> **METTI IN PRATICA**:
A) Nel brano sulla convention di Romney, in quale città si terrà la convention del partito democratico?
B) Elenca tutte le persone chiamate per nome nel brano sulla convention di Romney.
C) Per favore, prosegui il brano sulla convention di Romney dal punto in cui si ferma.

> **ESTRATTO FORNITO**:
◆ ◆ ◆ ◆
Tutto vero. Ma per Romney il cammino non è in discesa. La prossima settimana a Charlotte nella North Carolina ci sarà la convention del partito democratico e il presidente Obama avrà modo di replicare punto su punto alle sue accuse. E poi resta il suo principale problema di sempre: la sua antipatica immagine pubblica di ricco senza contatto con la realtà della classe media, non a caso il target del suo discorso di ieri. Alla domanda chi è più in sintonia con la “middle class” tra Obama e Romney, in un recente sondaggio CNN, il primo è dato al 53%, il secondo solo al 39 per cento. E allora la missione di questa convention è stata reinventare a livello mediatico un Romney più empatico di quello dipinto dalla pubblicità elettorale del partito democratico. Per avvicinare Obama soprattutto sul terreno dell’elettorato femminile, dove Romney è indietro di quasi 20 punti rispetto al presidente.
Fondamentale in questo senso è stato il discorso della moglie di Romney nella giornata di apertura della convention. Partendo dalla sua storia d’amore con quel Mitt incontrato 47 anni fa a un ballo, ha dipinto un mister Romney nuovo, più simpatico e alla mano di come è stato rappresentato nei media americani fino a questo momento. Se a molti è noto come un privilegiato e antipatico figlio di un governatore del Michigan diventato ancor più ricco con la sua carriera di businessman, Ann, sopravvissuta a un tumore al seno e malata di sclerosi multipla, lo ha dipinto come un uomo dal successo guadagnato sul campo, grazie al suo spirito d’iniziativa, lavorando a mille, sospinto da una fiducia granitica nei suoi sogni, e non senza aver attraversato momenti difficili. Come quando, ha detto Ann, appena sposati, avevano abitato per qualche tempo in un seminterrato e potevano concedersi solo pasta e tonno.
«È stata molto brava, ha raccontato in modo autentico il Mitt domestico», spiega a Linkiesta Katherine Jellison, ordinaria di storia all’Università dell’Ohio specializzata nel ruolo delle donne nella vita pubblica americana, che avvicina la figura di Ann Romney a quella della first lady Barbara Bush. «Tratteggiando un marito capace, generoso, premuroso con lei, con i 5 figli e i 18 nipoti, ha parlato direttamente alle donne, e credo ne abbia conquistate molte».
◆ ◆ ◆ ◆
Voci salvate

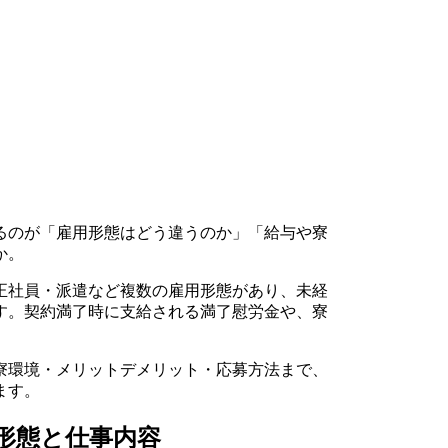
るのが「雇用形態はどう違うのか」「給与や寮
か。
正社員・派遣など複数の雇用形態があり、未経
す。契約満了時に支給される満了慰労金や、寮
寮環境・メリットデメリット・応募方法まで、
ます。
形態と仕事内容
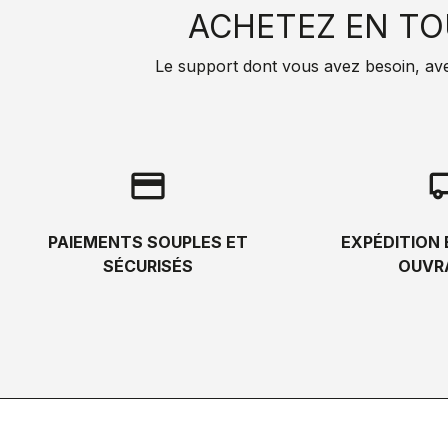
ACHETEZ EN TO
Le support dont vous avez besoin, avec 
credit_card
local_s
PAIEMENTS SOUPLES ET
EXPÉDITION 
SÉCURISÉS
OUVR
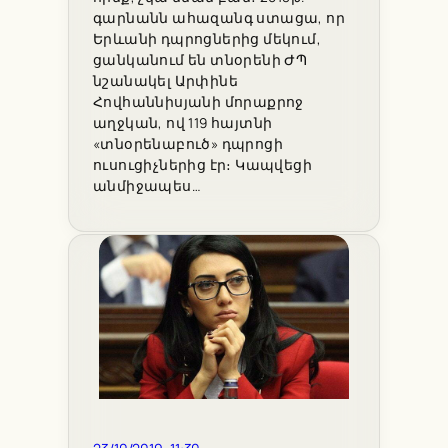
գարնանն ահազանգ ստացա, որ
Երևանի դպրոցներից մեկում,
ցանկանում են տնօրենի ԺՊ
նշանակել Արփինե
Հովհաննիսյանի մորաքրոջ
աղջկան, ով 119 հայտնի
«տնօրենաբուծ» դպրոցի
ուսուցիչներից էր։ Կապվեցի
անմիջապես…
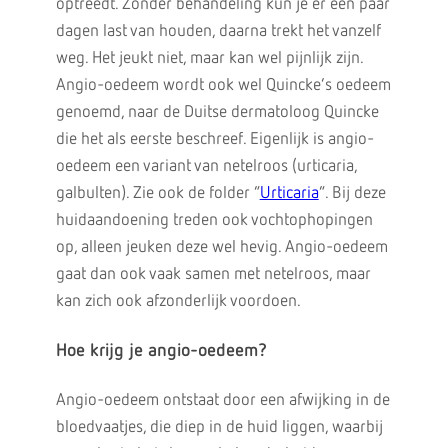
optreedt. Zonder behandeling kun je er een paar
dagen last van houden, daarna trekt het vanzelf
weg. Het jeukt niet, maar kan wel pijnlijk zijn.
Angio-oedeem wordt ook wel Quincke’s oedeem
genoemd, naar de Duitse dermatoloog Quincke
die het als eerste beschreef. Eigenlijk is angio-
oedeem een variant van netelroos (urticaria,
galbulten). Zie ook de folder “
Urticaria
”. Bij deze
huidaandoening treden ook vochtophopingen
op, alleen jeuken deze wel hevig. Angio-oedeem
gaat dan ook vaak samen met netelroos, maar
kan zich ook afzonderlijk voordoen.
Hoe krijg je angio-oedeem?
Angio-oedeem ontstaat door een afwijking in de
bloedvaatjes, die diep in de huid liggen, waarbij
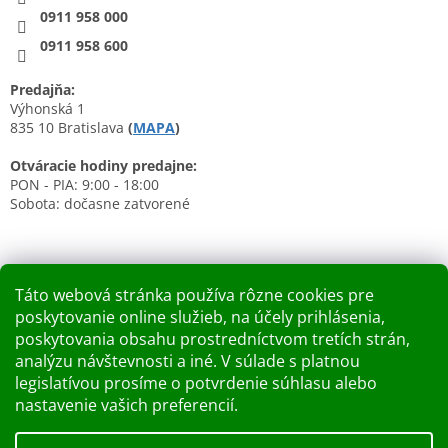
0911 958 000
0911 958 600
Predajňa:
Výhonská 1
835 10 Bratislava
(
MAPA
)
Otváracie hodiny predajne:
PON - PIA: 9:00 - 18:00
Sobota: dočasne zatvorené
Táto webová stránka používa rôzne cookies pre
poskytovanie online služieb, na účely prihlásenia,
Nákupný košík
poskytovania obsahu prostredníctvom tretích strán,
analýzu návštevnosti a iné. V súlade s platnou
0
KS /
0 €
legislatívou prosíme o potvrdenie súhlasu alebo
nastavenie vašich preferencií.
Vytvoril Shoptet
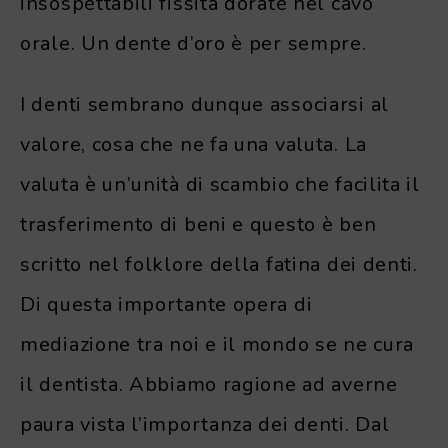
insospettabili fissità dorate nel cavo
orale. Un dente d’oro è per sempre.
I denti sembrano dunque associarsi al
valore, cosa che ne fa una valuta. La
valuta è un’unità di scambio che facilita il
trasferimento di beni e questo è ben
scritto nel folklore della fatina dei denti.
Di questa importante opera di
mediazione tra noi e il mondo se ne cura
il dentista. Abbiamo ragione ad averne
paura vista l’importanza dei denti. Dal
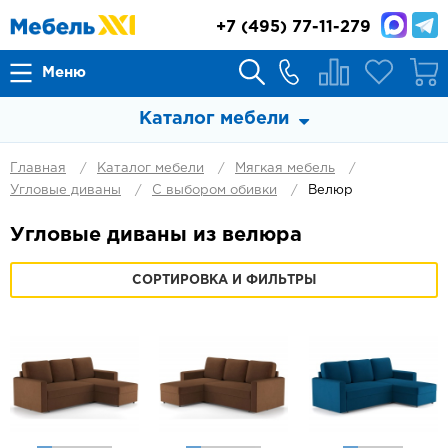
+7
(495) 77-11-279
Меню
Каталог мебели
Главная
Каталог мебели
Мягкая мебель
Угловые диваны
С выбором обивки
Велюр
Угловые диваны из велюра
СОРТИРОВКА И ФИЛЬТРЫ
◆ ◆ ◆ ◆
> **RISULTATI DELL'ESERCIZIO**:
A) A Charlotte, nella North Carolina.

B) Mitt Romney, Obama, Ann Romney, Katherine Jellison, Barbara Bush.

C)
Non ultima in ordine d’importanza c’è per Romney l’incognita elettorale della sua fede mormone di cui per lungo tempo non aveva parlato, ma della quale sono emersi molti più elementi durante questa convention, per esempio in relazione alle sue opere di carità. «Tradizionalmente nei sondaggi le probabilità di un mormone di diventare presidente erano minori di quelle di una donna o di un afroamericano», spiega Melissa Miller, professoressa di Scienze politiche alla Bowling Green university in Ohio. «Credo, però, che come l’appartenenza etnica non ha avuto una rilevanza spiccata nella scorsa campagna elettorale, così non sarà determinante quella religiosa in questa tornata».
Per rassicurare i repubblicani doc della Bible Belt – la cosiddetta cintura della Bibbia negli Stati del Sud dove le confessioni prevalenti sono quella battista ed evangelica – ci ha pensato, a modo suo, il vulcanico pastore con il vizietto della chitarra elettrica Mike Huckabee. «Quando ti dicono che hai un tumore al cervello», ha detto riferendosi alla crisi economica in un’intervista a margine della convention, «onestamente non ti importa se il neurochirurgo è un cretino», ti fai operare e basta.